If you thought the New York Times magazine would do a better job of analyzing Wendy Davis’ political record and not judging her career vs. family choices, think again: Robert Draper’s cover article about Davis for the mag dives even deeper into the gold-digging, social-climbing, negligent-mom persona that the Dallas Morning News had established. And for good measure, it adds further proof of parental malfeasance: Draper reports that Davis had the option to finish law school at SMU to be near her children, but chose not to. My immediate thought was: What man in his right mind would choose SMU over Harvard? And then I remembered: Oh, wait. Davis isn’t a man.

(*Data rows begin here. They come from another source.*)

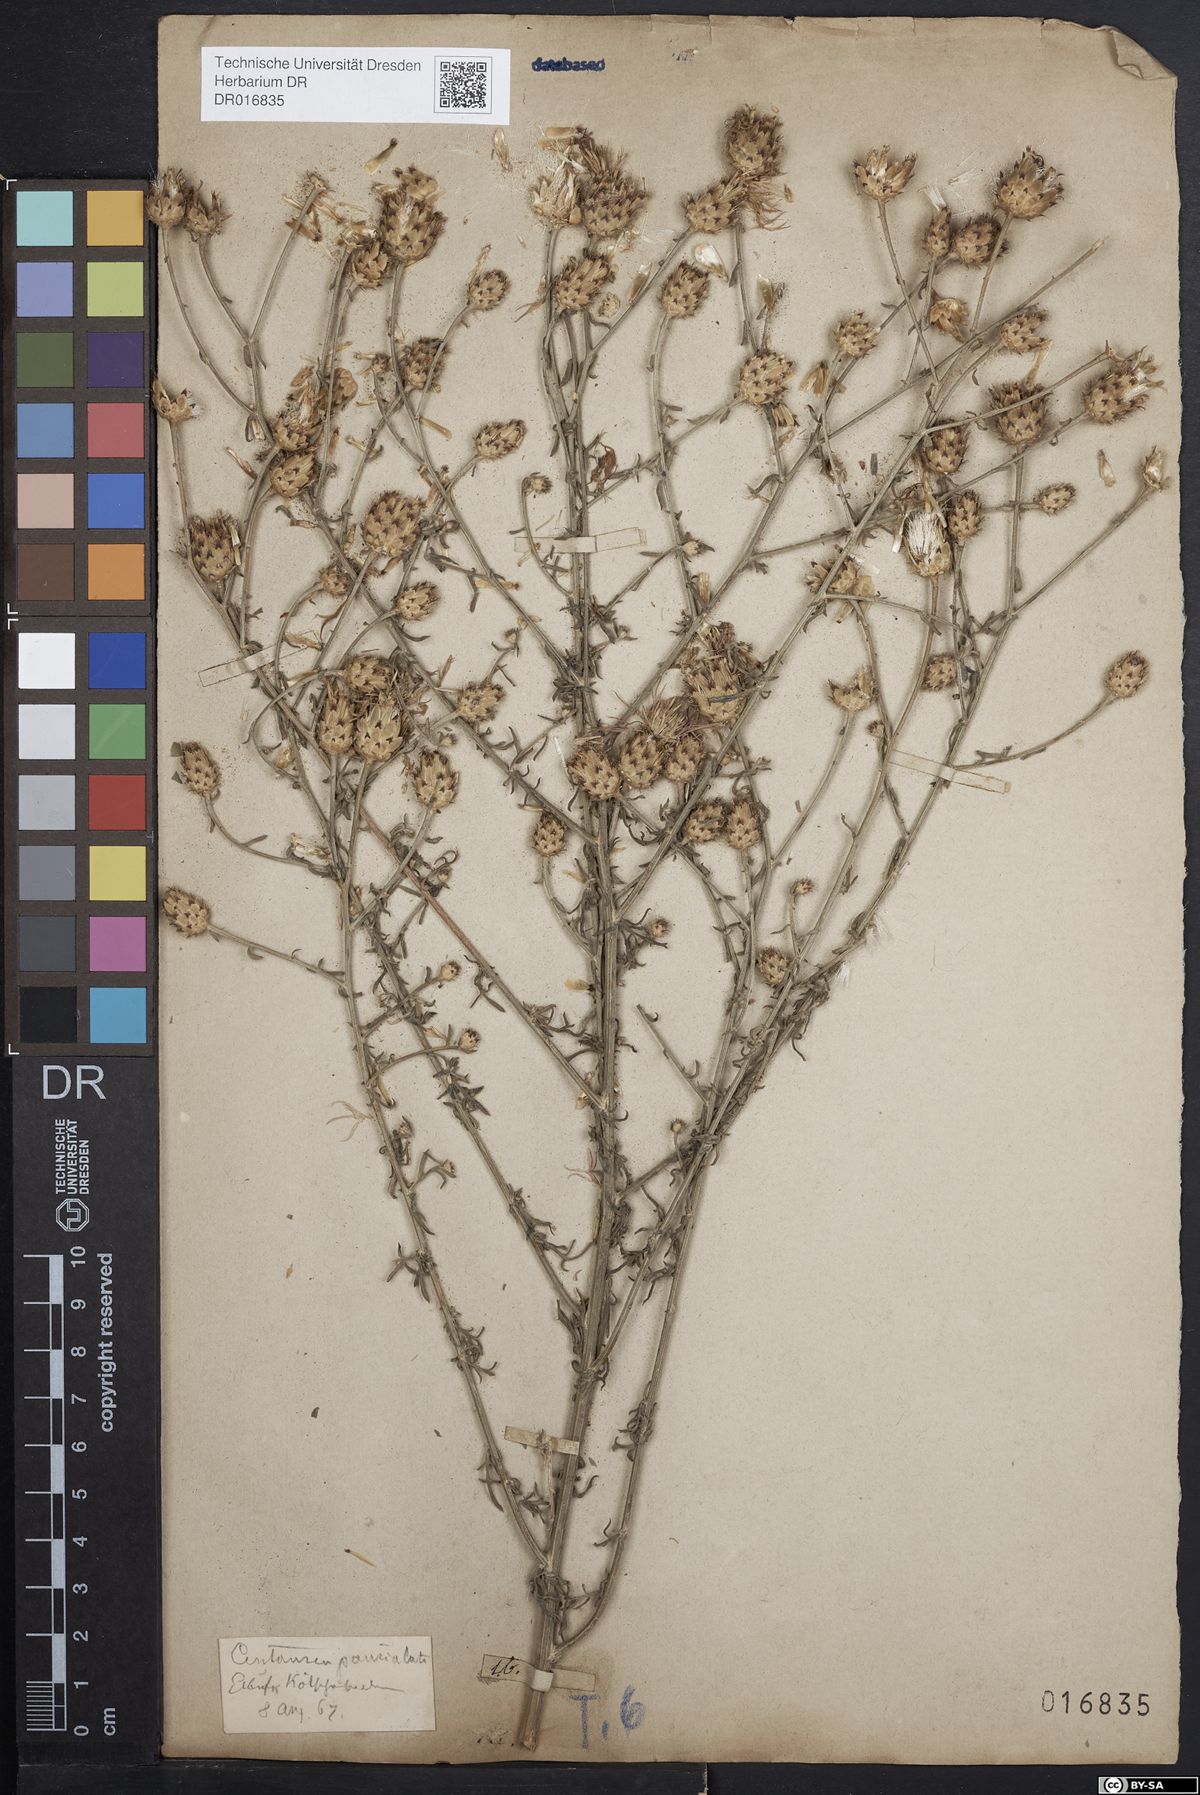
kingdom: Plantae
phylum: Tracheophyta
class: Magnoliopsida
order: Asterales
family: Asteraceae
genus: Centaurea
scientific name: Centaurea stoebe
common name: Spotted knapweed
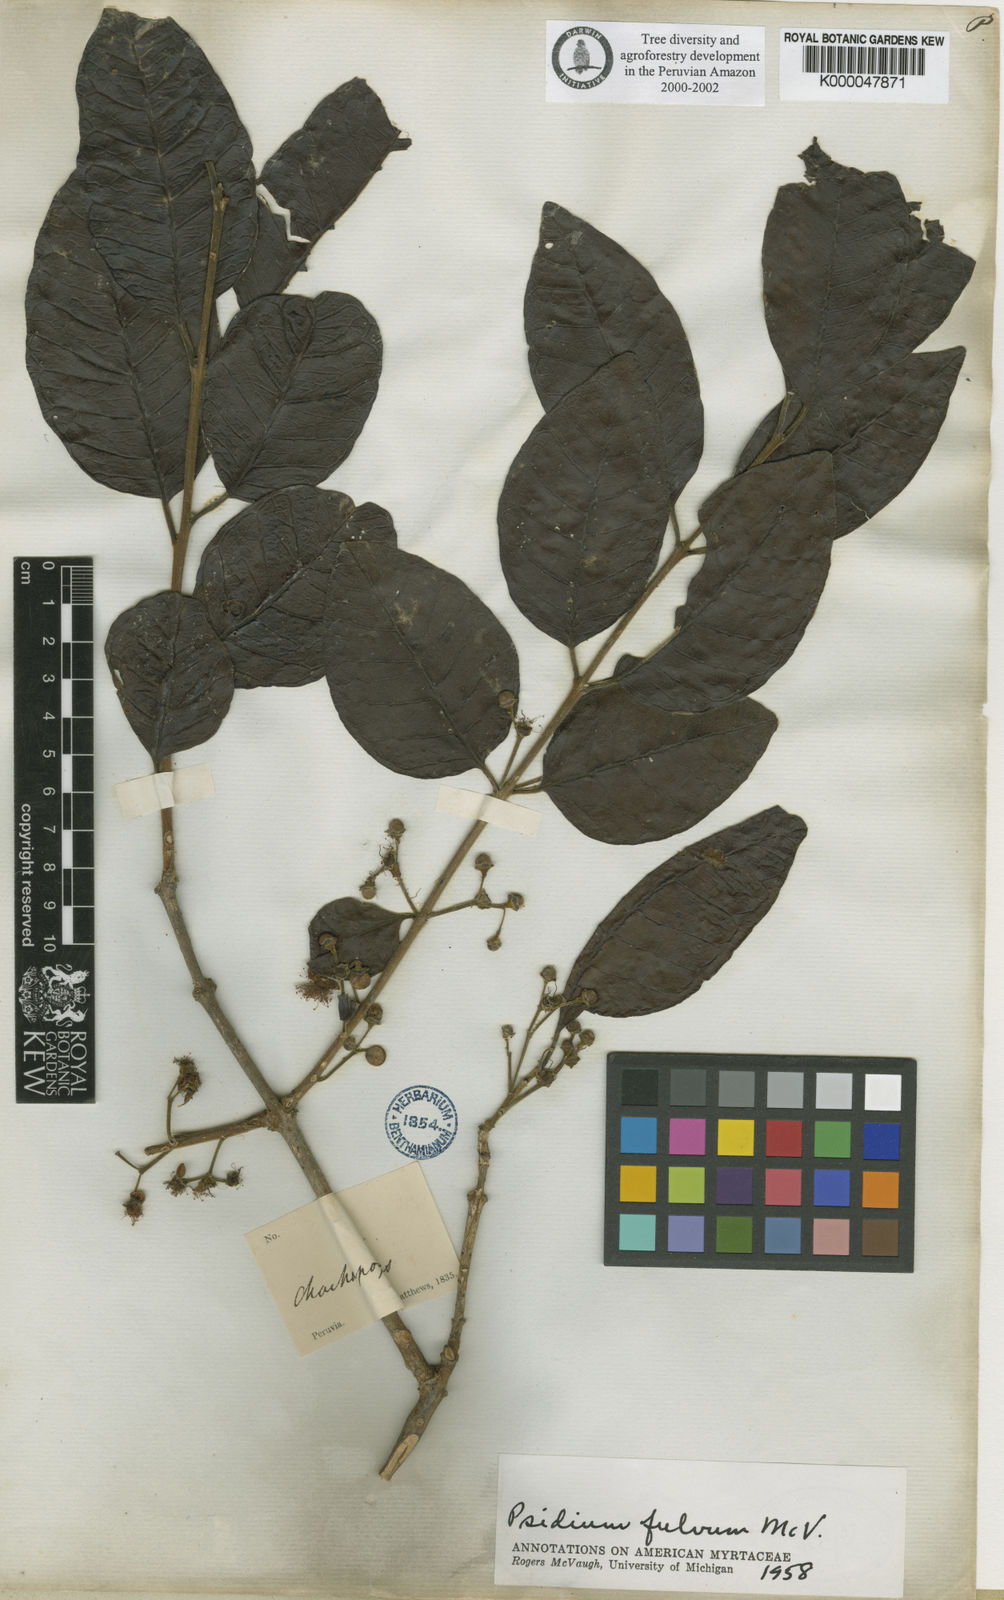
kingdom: Plantae
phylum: Tracheophyta
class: Magnoliopsida
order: Myrtales
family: Myrtaceae
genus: Psidium
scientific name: Psidium fulvum
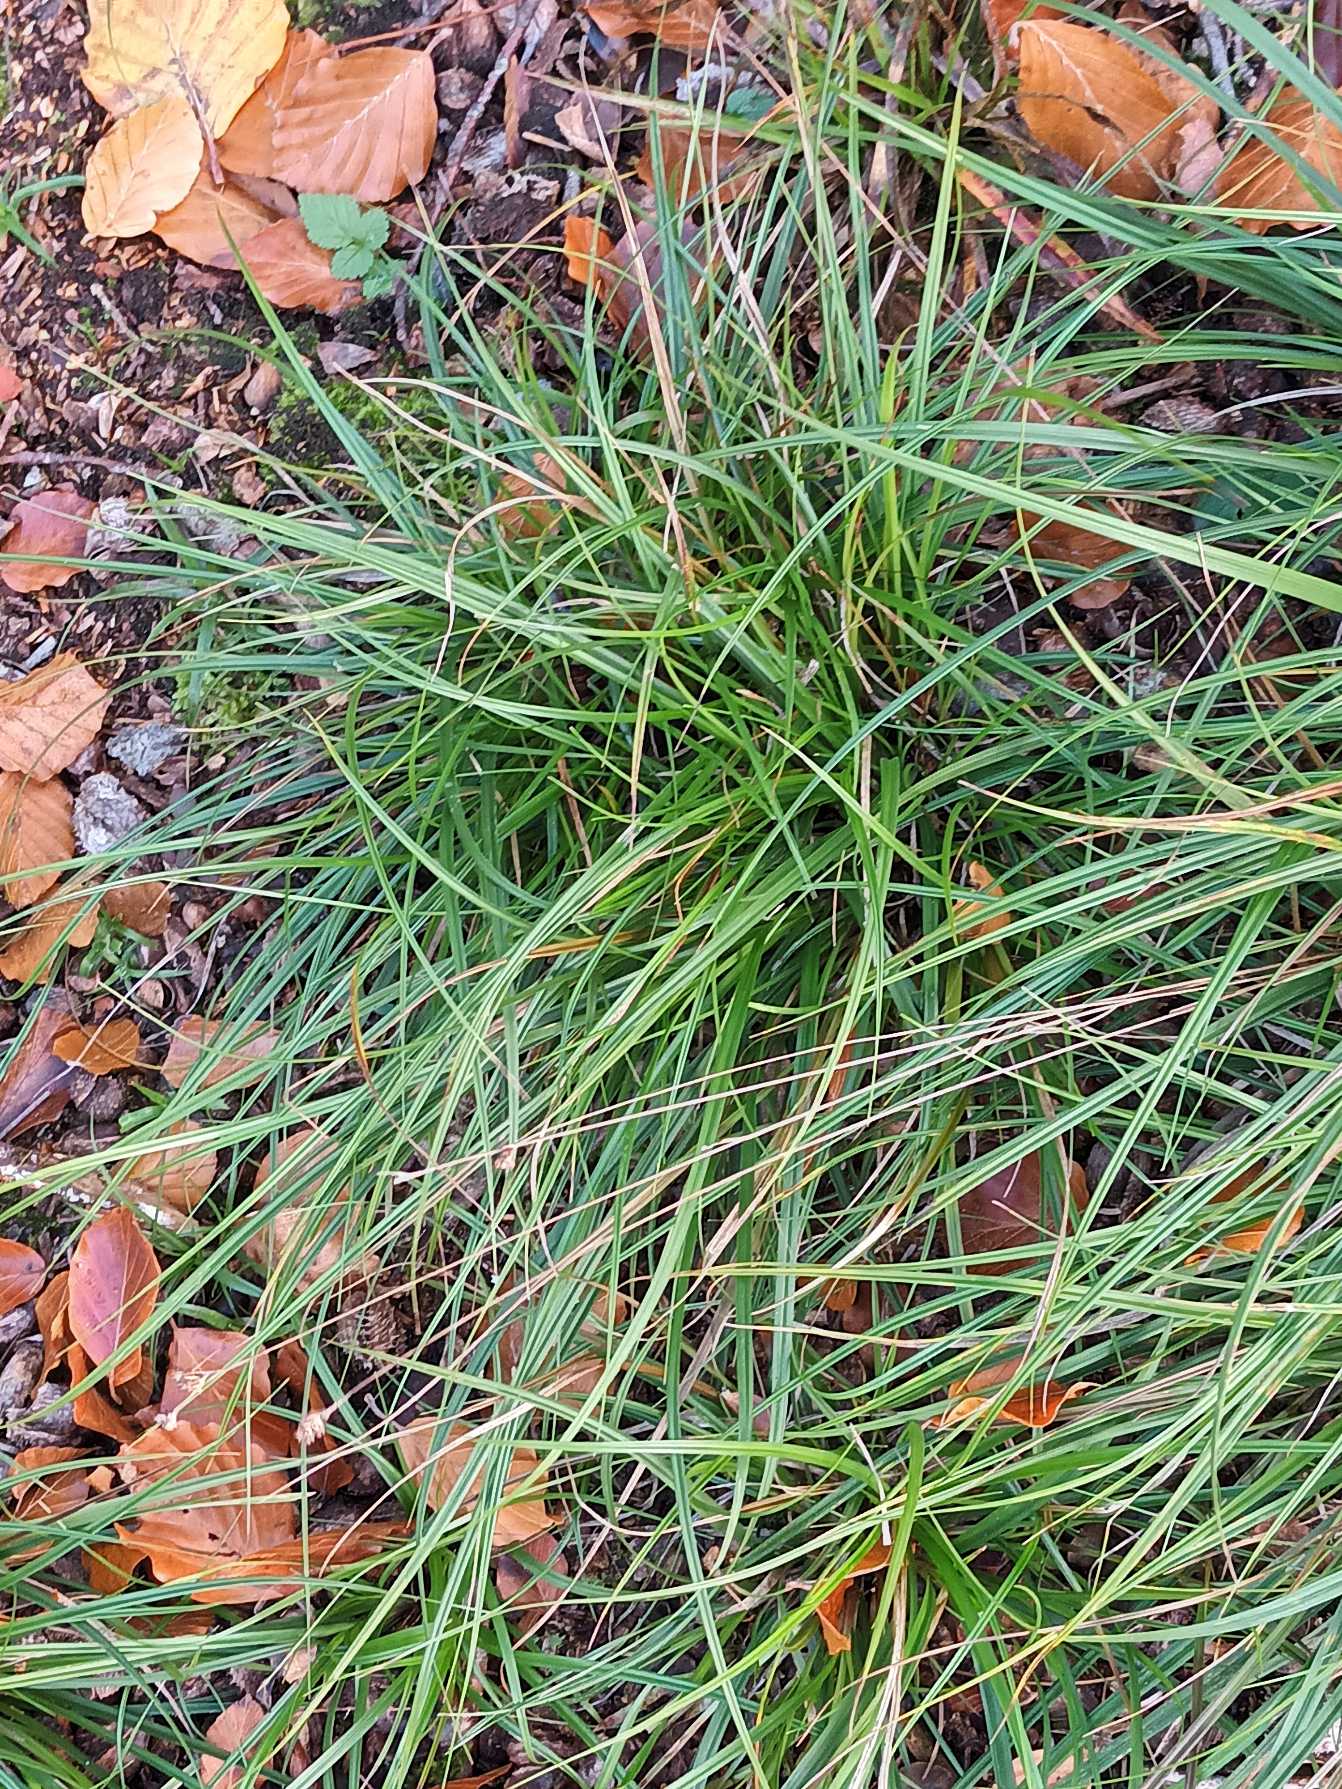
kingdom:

Draper takes the odd tack that Davis’ standard bootstraps campaign bio has doomed the media to dig forever through the trash cans of the mobile home park where she once lived. He implies this fixation is the fault of her top advisor J. D. Angle (husband of city councilman Joel Burns) for nudging her to play nice at the start of the campaign. And maybe Angle should’ve helped craft a bolder message to reintroduce his candidate to voters. (Many of them first met her, remember, as the abortion rights filibusterer.) Draper suggests he, the reporter, would like to see Davis be more aggressive on the trail –– as other have wished –– but not, presumably, in the career-minded, selfish-mommy way that his story spends a large amount of time tsk-tsking.
He ends the piece by lamenting that her early campaign could’ve focused on her role in abetting business and real estate developments in Fort Worth, but instead chose to sell her as a “supermom.” Except the campaign bio didn’t sell her as a supermom, but as a person who (accurately or not) made sacrifices and compromises along the way. Look, I don’t know whether Davis would make a good Texas governor or not, but Draper’s NYT piece proves one thing: Once a national media narrative begins about a politician, it’s awfully hard to overcome. Even, perhaps especially, with facts.